Cosa sto cercando di dirvi? Calma…
Cosa differenzia un compositore di musica classica da un gruppo rock?
Il metodo. Prima di continuare vi prego di capire che non sto dicendo che sia meglio la classica del rock, chi compone questi differenti generi nella maggior parte dei casi ha differenti modi di approcciarsi al processo creativo. (Se pensate che non ami il rock andate a leggervi il mio profilo personale) Il rock è una musica da un punto di vista tecnico musicale semplice, ed è questa la sua bellezza, la sua spontaneità e il fatto che possa essere capita da tutti e che parli a tutti. Chi scrive musica rock in molti casi non applica un metodo compositivo, conosce la musica e cerca di usarla in modo immediato per esprime una passione che sente nascere dentro e che vuole condividere con gli altri, usa la musica per dare voce alla propria anima nel momento stesso in cui questa comincia a parlare.

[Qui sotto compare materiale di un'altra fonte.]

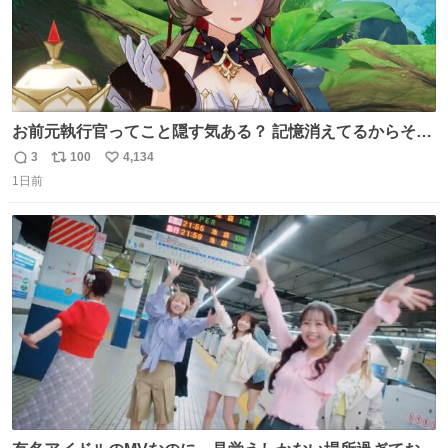
お前元執行官ってこと隠す気ある？ 記憶消えてるからそん
な考えに至らないだろうけどさ…
3
100
4,134
返
リ
い
1日前
信
ポ
い
数
ス
ね
ト
数
数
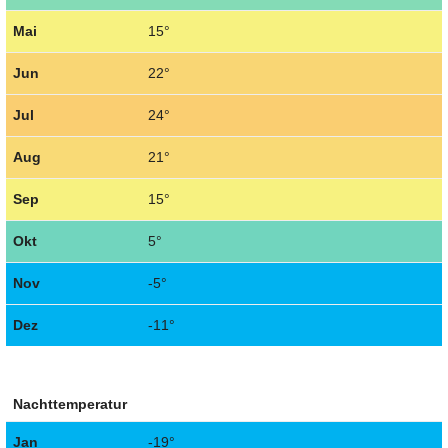
Mai
15°
Jun
22°
Jul
24°
Aug
21°
Sep
15°
Okt
5°
Nov
-5°
Dez
-11°
Nachttemperatur
Jan
-19°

Chi compone musica classica invece ha una maggior padronanza del linguaggio che sta adoperando ma come tutti i linguaggi più complessi necessità di una elaborazione puntuale e rigorosa, è una composizione più strutturata ma non per questo meno originale, magari che passa dalla mente più di quella del musicista rock.
Il designer dovrebbe cercare di diventare un compositore di musica classica, dovrebbe avere un metodo di progettazione ben strutturato e non aspettare che dal cielo gli arrivi l’illuminazione senza per questo rinunciare alla creatività. Nel momento in cui nella testa di un designer nasce l’idea, covata dalla ricerca e dall’osservazione attenta di ciò che lo circonda, avere a disposizione un metodo strutturato per dare corpo a questa idea e per farla crescere garantisce sempre un carta originalità e freschezza.
Tante belle parole ma poi?
Se guardate quali sono i prodotti di design che sono resistiti alla prova del tempo nella maggior parte dei casi sono opere di progettisti che hanno un metodo progettuale e che sanno bene nutrire un idea prima di lanciarla nel mondo. Di questi progettisti le ultime opere sono ancora originali e fresche come le prime e non perché sono stati baciati da Dio quando erano nella culla, contemporaneamente guardate come designer contemporanei a volte osannati del pubblico stiano già mostrando come la loro grande vena creativa si stia trasformando in un semplice e continuo ripetersi di forme.
Il metodo non uccide la creatività, al contrario la mantiene giovane e sana.